The spacecraft lifted off on a Falcon 9 rocket on June 29 from Cape Canaveral Air Force Station in Florida.
"Capture confirmed! Dragon now attached to the Space Station robotic arm," SpaceX tweeted on Monday.
NASA astronauts Ricky Arnold and Drew Feustel captured the Dragon spacecraft using the space station's Canadarm2 robotic arm, the US space agency wrote in a blog post.
Among the research arriving on Dragon is a cellular biology investigation (Micro-12) to understand how microgravity affects the growth, gene expression and ability of a model bacterium to transfer electrons through its cell membrane along the bacterial nanowires it produces.
Such bacteria could be used in microbial fuel cells to make electricity from waste organic material.

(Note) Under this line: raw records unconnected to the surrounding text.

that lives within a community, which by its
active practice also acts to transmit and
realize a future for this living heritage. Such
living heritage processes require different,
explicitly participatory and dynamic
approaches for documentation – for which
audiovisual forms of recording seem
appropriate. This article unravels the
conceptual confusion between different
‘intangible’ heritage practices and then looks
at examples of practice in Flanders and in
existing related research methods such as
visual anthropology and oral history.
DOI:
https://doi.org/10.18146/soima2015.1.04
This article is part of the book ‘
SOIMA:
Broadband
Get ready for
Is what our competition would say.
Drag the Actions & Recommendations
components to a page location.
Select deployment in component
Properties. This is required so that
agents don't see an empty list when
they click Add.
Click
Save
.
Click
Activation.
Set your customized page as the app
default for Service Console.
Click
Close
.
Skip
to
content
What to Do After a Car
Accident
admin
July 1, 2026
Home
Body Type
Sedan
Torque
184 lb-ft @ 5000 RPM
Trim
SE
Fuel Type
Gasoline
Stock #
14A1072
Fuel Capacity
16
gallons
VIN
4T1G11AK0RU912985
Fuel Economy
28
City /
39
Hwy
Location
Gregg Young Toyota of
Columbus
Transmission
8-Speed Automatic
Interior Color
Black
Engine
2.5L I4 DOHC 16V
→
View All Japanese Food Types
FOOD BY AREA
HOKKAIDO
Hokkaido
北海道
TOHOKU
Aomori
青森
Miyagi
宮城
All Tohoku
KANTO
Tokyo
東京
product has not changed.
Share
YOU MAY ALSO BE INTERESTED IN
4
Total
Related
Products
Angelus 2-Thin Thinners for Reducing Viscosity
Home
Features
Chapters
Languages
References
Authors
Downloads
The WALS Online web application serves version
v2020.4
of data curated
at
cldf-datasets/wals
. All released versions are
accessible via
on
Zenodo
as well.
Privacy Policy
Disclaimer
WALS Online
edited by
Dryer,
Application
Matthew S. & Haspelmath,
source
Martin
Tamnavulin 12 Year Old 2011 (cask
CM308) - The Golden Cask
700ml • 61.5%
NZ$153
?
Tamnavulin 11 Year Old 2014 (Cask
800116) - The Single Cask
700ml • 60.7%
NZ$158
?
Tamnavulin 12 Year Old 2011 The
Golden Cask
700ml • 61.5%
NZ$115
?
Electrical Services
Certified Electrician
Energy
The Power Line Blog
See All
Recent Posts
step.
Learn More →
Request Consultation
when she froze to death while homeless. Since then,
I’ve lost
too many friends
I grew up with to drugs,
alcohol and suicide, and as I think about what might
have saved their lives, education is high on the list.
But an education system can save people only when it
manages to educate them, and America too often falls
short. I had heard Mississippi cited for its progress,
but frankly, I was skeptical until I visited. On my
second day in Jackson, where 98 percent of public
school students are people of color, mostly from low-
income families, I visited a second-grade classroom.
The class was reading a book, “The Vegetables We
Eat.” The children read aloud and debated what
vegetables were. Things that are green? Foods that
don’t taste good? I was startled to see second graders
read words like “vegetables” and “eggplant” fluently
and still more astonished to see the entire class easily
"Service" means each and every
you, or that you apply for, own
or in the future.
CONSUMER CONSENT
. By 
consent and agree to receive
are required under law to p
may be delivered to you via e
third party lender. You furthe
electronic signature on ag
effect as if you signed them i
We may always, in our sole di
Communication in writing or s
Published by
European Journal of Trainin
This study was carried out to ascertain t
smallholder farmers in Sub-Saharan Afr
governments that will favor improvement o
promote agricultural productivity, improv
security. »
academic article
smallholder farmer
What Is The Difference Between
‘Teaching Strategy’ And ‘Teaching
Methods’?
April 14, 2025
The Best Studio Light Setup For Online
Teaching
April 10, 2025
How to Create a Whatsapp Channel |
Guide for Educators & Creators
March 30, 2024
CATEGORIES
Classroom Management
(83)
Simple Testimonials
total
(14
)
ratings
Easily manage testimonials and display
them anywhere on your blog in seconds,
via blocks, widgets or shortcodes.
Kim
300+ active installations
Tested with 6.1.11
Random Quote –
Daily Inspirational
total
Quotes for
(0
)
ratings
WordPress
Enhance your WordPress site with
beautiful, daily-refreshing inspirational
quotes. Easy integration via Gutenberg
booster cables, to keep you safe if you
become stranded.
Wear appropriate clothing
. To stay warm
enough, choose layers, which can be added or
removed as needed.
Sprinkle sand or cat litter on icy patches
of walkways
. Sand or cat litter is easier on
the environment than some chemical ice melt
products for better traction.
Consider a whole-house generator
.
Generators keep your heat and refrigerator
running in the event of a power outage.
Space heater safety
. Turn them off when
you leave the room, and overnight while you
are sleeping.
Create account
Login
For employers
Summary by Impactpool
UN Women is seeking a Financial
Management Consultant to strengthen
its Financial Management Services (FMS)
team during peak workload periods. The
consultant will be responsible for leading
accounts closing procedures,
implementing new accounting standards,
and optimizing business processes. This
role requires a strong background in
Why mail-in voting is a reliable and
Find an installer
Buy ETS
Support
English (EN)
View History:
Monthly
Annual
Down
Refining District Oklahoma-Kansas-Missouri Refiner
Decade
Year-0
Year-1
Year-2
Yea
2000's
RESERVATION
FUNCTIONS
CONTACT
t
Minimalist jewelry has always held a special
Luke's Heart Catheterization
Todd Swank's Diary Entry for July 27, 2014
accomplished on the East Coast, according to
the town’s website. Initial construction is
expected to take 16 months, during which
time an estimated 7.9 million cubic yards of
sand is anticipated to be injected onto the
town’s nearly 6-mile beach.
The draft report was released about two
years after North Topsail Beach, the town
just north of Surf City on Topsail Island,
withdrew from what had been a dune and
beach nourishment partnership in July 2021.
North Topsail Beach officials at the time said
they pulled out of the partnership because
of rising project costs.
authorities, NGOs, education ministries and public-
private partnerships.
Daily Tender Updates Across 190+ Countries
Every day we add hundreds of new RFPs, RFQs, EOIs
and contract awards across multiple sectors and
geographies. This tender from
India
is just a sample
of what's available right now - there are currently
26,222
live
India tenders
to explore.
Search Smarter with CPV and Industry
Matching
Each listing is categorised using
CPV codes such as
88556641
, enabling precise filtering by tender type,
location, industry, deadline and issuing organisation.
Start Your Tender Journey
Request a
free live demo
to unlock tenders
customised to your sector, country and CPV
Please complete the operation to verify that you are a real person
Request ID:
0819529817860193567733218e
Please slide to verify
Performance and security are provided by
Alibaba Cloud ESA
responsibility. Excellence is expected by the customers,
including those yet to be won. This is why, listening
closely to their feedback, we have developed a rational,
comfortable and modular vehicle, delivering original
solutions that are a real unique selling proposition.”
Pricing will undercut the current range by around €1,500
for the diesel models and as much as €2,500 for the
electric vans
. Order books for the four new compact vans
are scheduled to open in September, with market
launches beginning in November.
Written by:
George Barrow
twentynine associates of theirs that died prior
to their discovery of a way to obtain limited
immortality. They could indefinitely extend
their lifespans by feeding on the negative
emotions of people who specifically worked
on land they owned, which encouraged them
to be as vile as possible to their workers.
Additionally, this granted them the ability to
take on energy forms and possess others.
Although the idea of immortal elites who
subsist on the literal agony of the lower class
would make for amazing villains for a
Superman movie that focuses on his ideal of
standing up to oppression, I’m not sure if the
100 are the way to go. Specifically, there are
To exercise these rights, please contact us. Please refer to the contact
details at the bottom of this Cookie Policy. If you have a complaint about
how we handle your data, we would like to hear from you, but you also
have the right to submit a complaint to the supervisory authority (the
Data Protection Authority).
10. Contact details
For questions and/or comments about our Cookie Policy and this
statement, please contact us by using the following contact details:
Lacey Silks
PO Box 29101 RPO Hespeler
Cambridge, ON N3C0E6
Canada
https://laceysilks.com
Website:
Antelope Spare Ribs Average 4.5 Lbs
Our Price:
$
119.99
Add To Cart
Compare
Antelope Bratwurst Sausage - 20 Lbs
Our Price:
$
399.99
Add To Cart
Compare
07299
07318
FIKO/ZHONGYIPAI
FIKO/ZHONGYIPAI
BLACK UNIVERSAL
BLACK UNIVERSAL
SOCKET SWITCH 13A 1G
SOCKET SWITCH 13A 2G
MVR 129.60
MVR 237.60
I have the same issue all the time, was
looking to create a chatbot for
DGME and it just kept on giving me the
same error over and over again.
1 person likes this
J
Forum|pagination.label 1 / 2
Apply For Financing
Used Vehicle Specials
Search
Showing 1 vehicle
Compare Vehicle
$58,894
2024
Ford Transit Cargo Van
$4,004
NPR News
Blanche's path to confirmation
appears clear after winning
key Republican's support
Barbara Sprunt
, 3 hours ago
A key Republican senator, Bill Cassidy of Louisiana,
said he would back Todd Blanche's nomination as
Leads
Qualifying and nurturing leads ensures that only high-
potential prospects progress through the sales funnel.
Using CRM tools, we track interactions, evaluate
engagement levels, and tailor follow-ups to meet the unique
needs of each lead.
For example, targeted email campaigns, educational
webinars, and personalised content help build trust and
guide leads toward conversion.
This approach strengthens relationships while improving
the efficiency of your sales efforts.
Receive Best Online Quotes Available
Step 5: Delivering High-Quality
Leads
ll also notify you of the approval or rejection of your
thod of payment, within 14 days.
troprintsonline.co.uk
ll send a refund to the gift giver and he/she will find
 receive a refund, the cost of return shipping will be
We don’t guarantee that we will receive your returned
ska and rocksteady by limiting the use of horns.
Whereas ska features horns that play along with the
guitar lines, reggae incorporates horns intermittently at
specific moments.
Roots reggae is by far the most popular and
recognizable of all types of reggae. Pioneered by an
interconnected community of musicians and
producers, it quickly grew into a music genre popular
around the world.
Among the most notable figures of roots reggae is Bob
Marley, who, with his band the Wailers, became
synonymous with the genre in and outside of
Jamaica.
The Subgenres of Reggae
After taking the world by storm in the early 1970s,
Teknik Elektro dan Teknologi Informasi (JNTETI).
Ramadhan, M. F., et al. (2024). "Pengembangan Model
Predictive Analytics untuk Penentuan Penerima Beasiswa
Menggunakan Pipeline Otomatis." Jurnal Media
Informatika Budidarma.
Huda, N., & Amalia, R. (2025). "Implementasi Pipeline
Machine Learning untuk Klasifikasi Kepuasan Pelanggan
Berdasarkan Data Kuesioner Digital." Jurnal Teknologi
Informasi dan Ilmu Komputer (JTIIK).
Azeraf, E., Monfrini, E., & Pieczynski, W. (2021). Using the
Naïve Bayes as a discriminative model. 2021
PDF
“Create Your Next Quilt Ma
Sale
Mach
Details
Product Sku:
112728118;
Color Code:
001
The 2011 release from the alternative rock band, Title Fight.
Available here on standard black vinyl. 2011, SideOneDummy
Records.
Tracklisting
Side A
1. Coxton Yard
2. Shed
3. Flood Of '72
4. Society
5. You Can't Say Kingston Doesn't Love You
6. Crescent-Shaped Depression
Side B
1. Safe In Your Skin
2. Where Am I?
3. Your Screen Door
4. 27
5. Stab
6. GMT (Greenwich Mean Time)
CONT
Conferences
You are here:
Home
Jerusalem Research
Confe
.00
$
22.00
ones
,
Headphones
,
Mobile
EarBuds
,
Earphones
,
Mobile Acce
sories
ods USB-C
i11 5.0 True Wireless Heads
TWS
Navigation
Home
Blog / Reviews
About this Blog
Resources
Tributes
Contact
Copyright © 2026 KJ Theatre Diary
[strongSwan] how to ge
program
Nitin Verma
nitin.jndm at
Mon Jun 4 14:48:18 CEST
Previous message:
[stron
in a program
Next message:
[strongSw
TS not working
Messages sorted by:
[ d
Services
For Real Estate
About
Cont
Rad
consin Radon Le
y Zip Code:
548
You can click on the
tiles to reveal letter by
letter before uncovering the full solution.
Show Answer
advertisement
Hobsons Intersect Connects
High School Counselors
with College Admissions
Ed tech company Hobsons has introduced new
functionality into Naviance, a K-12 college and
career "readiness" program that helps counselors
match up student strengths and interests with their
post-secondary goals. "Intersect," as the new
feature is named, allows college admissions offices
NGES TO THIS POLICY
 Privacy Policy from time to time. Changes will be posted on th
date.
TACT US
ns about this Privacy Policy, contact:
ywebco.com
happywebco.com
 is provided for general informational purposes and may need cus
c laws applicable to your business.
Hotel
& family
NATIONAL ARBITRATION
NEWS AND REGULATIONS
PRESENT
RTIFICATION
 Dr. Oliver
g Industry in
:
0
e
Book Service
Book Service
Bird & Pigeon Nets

An Earth science instrument called the ECOsystem Spaceborne Thermal Radiometer Experiment on Space Station (ECOSTRESS) will provide a new space-based measurement of how plants respond to changes in water availability. This data can help society better manage agricultural water use.
The spacecraft's occupant also included a robot named Cimon, short for Crew Interactive Mobile Companion.
The pilot study with Cimon is a technology demonstration project, and an observational study that aims to obtain the first insights into the effects on crew support by AI, in terms of efficiency and acceptance during long-term missions in space.